PROVIDED DATA Block Start
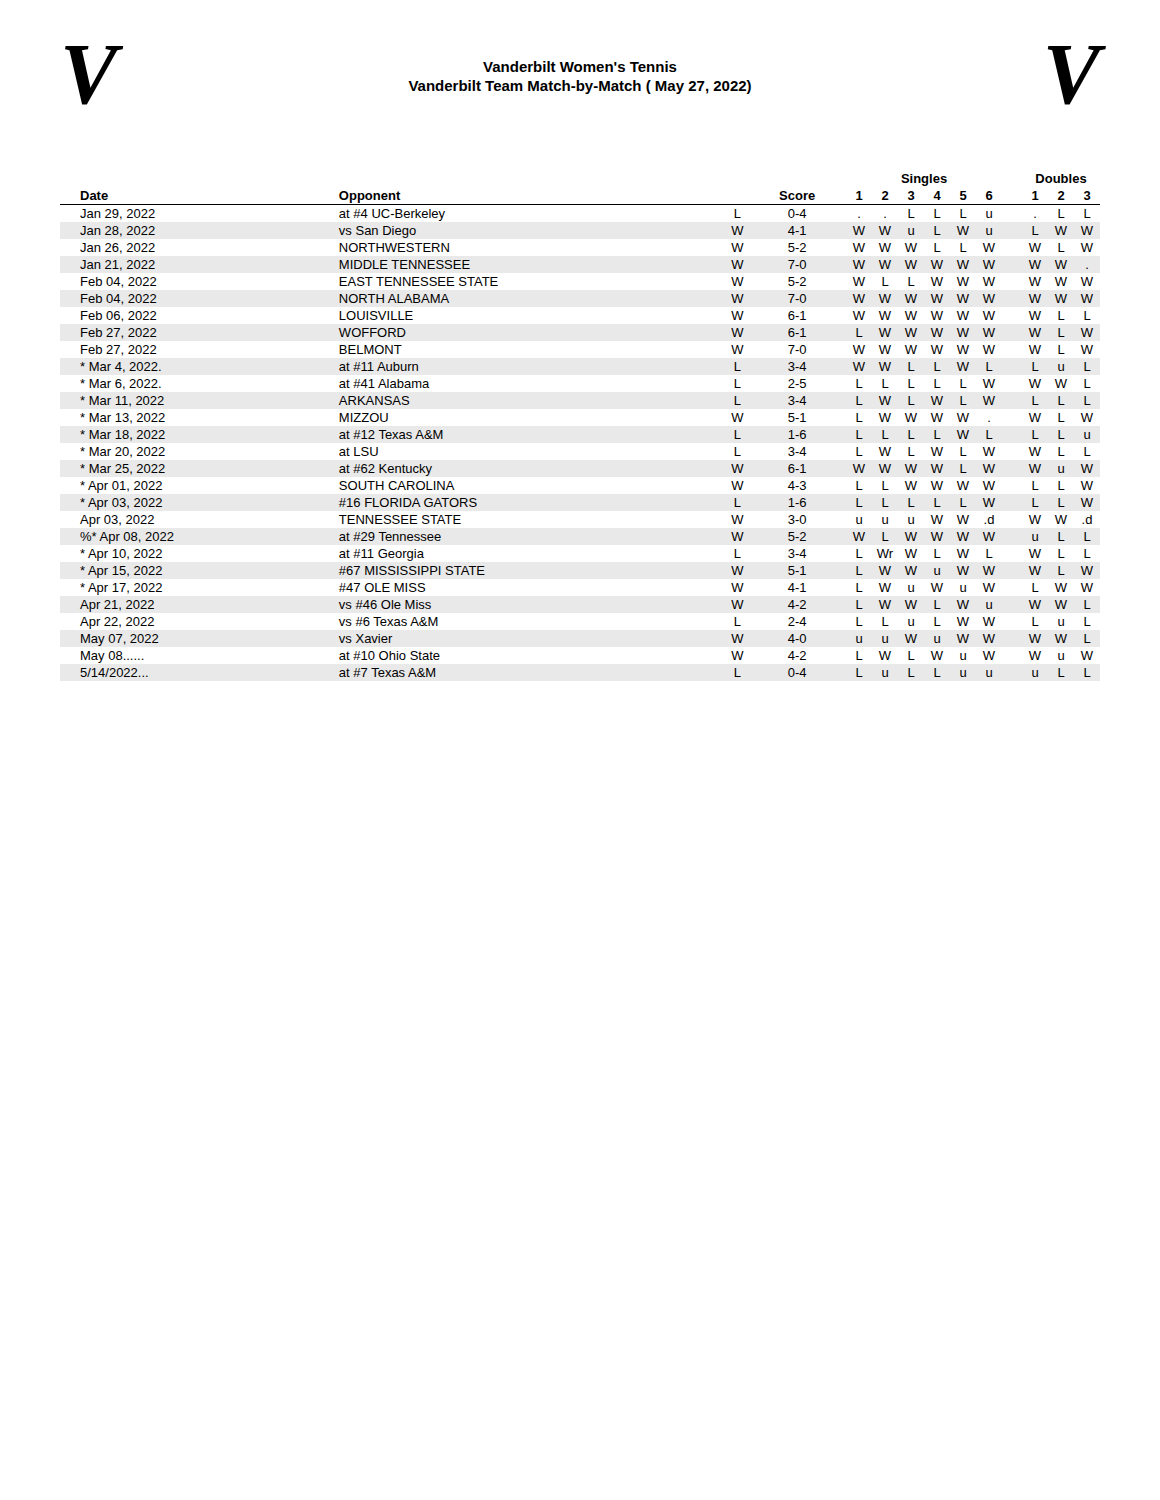V
V
Vanderbilt Women's Tennis
Vanderbilt Team Match-by-Match ( May 27, 2022)
| | | | | Singles | | Doubles |
| --- | --- | --- | --- | --- | --- | --- |
| Date | Opponent | | Score | 1 | 2 | 3 | 4 | 5 | 6 | | 1 | 2 | 3 |
| Jan 29, 2022 | at #4 UC-Berkeley | L | 0-4 | . | . | L | L | L | u | | . | L | L |
| Jan 28, 2022 | vs San Diego | W | 4-1 | W | W | u | L | W | u | | L | W | W |
| Jan 26, 2022 | NORTHWESTERN | W | 5-2 | W | W | W | L | L | W | | W | L | W |
| Jan 21, 2022 | MIDDLE TENNESSEE | W | 7-0 | W | W | W | W | W | W | | W | W | . |
| Feb 04, 2022 | EAST TENNESSEE STATE | W | 5-2 | W | L | L | W | W | W | | W | W | W |
| Feb 04, 2022 | NORTH ALABAMA | W | 7-0 | W | W | W | W | W | W | | W | W | W |
| Feb 06, 2022 | LOUISVILLE | W | 6-1 | W | W | W | W | W | W | | W | L | L |
| Feb 27, 2022 | WOFFORD | W | 6-1 | L | W | W | W | W | W | | W | L | W |
| Feb 27, 2022 | BELMONT | W | 7-0 | W | W | W | W | W | W | | W | L | W |
| * Mar 4, 2022. | at #11 Auburn | L | 3-4 | W | W | L | L | W | L | | L | u | L |
| * Mar 6, 2022. | at #41 Alabama | L | 2-5 | L | L | L | L | L | W | | W | W | L |
| * Mar 11, 2022 | ARKANSAS | L | 3-4 | L | W | L | W | L | W | | L | L | L |
| * Mar 13, 2022 | MIZZOU | W | 5-1 | L | W | W | W | W | . | | W | L | W |
| * Mar 18, 2022 | at #12 Texas A&M | L | 1-6 | L | L | L | L | W | L | | L | L | u |
| * Mar 20, 2022 | at LSU | L | 3-4 | L | W | L | W | L | W | | W | L | L |
| * Mar 25, 2022 | at #62 Kentucky | W | 6-1 | W | W | W | W | L | W | | W | u | W |
| * Apr 01, 2022 | SOUTH CAROLINA | W | 4-3 | L | L | W | W | W | W | | L | L | W |
| * Apr 03, 2022 | #16 FLORIDA GATORS | L | 1-6 | L | L | L | L | L | W | | L | L | W |
| Apr 03, 2022 | TENNESSEE STATE | W | 3-0 | u | u | u | W | W | .d | | W | W | .d |
| %* Apr 08, 2022 | at #29 Tennessee | W | 5-2 | W | L | W | W | W | W | | u | L | L |
| * Apr 10, 2022 | at #11 Georgia | L | 3-4 | L | Wr | W | L | W | L | | W | L | L |
| * Apr 15, 2022 | #67 MISSISSIPPI STATE | W | 5-1 | L | W | W | u | W | W | | W | L | W |
| * Apr 17, 2022 | #47 OLE MISS | W | 4-1 | L | W | u | W | u | W | | L | W | W |
| Apr 21, 2022 | vs #46 Ole Miss | W | 4-2 | L | W | W | L | W | u | | W | W | L |
| Apr 22, 2022 | vs #6 Texas A&M | L | 2-4 | L | L | u | L | W | W | | L | u | L |
| May 07, 2022 | vs Xavier | W | 4-0 | u | u | W | u | W | W | | W | W | L |
| May 08...... | at #10 Ohio State | W | 4-2 | L | W | L | W | u | W | | W | u | W |
| 5/14/2022... | at #7 Texas A&M | L | 0-4 | L | u | L | L | u | u | | u | L | L |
PROVIDED DATA Block End
■ ABOUT THIS TASK
Exact repetition of each line above is expected; images are to be omitted.

■ THE COMPLETED TASK
V
V
Vanderbilt Women's Tennis
Vanderbilt Team Match-by-Match ( May 27, 2022)
| | | | | Singles | | Doubles |
| --- | --- | --- | --- | --- | --- | --- |
| Date | Opponent | | Score | 1 | 2 | 3 | 4 | 5 | 6 | | 1 | 2 | 3 |
| Jan 29, 2022 | at #4 UC-Berkeley | L | 0-4 | . | . | L | L | L | u | | . | L | L |
| Jan 28, 2022 | vs San Diego | W | 4-1 | W | W | u | L | W | u | | L | W | W |
| Jan 26, 2022 | NORTHWESTERN | W | 5-2 | W | W | W | L | L | W | | W | L | W |
| Jan 21, 2022 | MIDDLE TENNESSEE | W | 7-0 | W | W | W | W | W | W | | W | W | . |
| Feb 04, 2022 | EAST TENNESSEE STATE | W | 5-2 | W | L | L | W | W | W | | W | W | W |
| Feb 04, 2022 | NORTH ALABAMA | W | 7-0 | W | W | W | W | W | W | | W | W | W |
| Feb 06, 2022 | LOUISVILLE | W | 6-1 | W | W | W | W | W | W | | W | L | L |
| Feb 27, 2022 | WOFFORD | W | 6-1 | L | W | W | W | W | W | | W | L | W |
| Feb 27, 2022 | BELMONT | W | 7-0 | W | W | W | W | W | W | | W | L | W |
| * Mar 4, 2022. | at #11 Auburn | L | 3-4 | W | W | L | L | W | L | | L | u | L |
| * Mar 6, 2022. | at #41 Alabama | L | 2-5 | L | L | L | L | L | W | | W | W | L |
| * Mar 11, 2022 | ARKANSAS | L | 3-4 | L | W | L | W | L | W | | L | L | L |
| * Mar 13, 2022 | MIZZOU | W | 5-1 | L | W | W | W | W | . | | W | L | W |
| * Mar 18, 2022 | at #12 Texas A&M | L | 1-6 | L | L | L | L | W | L | | L | L | u |
| * Mar 20, 2022 | at LSU | L | 3-4 | L | W | L | W | L | W | | W | L | L |
| * Mar 25, 2022 | at #62 Kentucky | W | 6-1 | W | W | W | W | L | W | | W | u | W |
| * Apr 01, 2022 | SOUTH CAROLINA | W | 4-3 | L | L | W | W | W | W | | L | L | W |
| * Apr 03, 2022 | #16 FLORIDA GATORS | L | 1-6 | L | L | L | L | L | W | | L | L | W |
| Apr 03, 2022 | TENNESSEE STATE | W | 3-0 | u | u | u | W | W | .d | | W | W | .d |
| %* Apr 08, 2022 | at #29 Tennessee | W | 5-2 | W | L | W | W | W | W | | u | L | L |
| * Apr 10, 2022 | at #11 Georgia | L | 3-4 | L | Wr | W | L | W | L | | W | L | L |
| * Apr 15, 2022 | #67 MISSISSIPPI STATE | W | 5-1 | L | W | W | u | W | W | | W | L | W |
| * Apr 17, 2022 | #47 OLE MISS | W | 4-1 | L | W | u | W | u | W | | L | W | W |
| Apr 21, 2022 | vs #46 Ole Miss | W | 4-2 | L | W | W | L | W | u | | W | W | L |
| Apr 22, 2022 | vs #6 Texas A&M | L | 2-4 | L | L | u | L | W | W | | L | u | L |
| May 07, 2022 | vs Xavier | W | 4-0 | u | u | W | u | W | W | | W | W | L |
| May 08...... | at #10 Ohio State | W | 4-2 | L | W | L | W | u | W | | W | u | W |
| 5/14/2022... | at #7 Texas A&M | L | 0-4 | L | u | L | L | u | u | | u | L | L |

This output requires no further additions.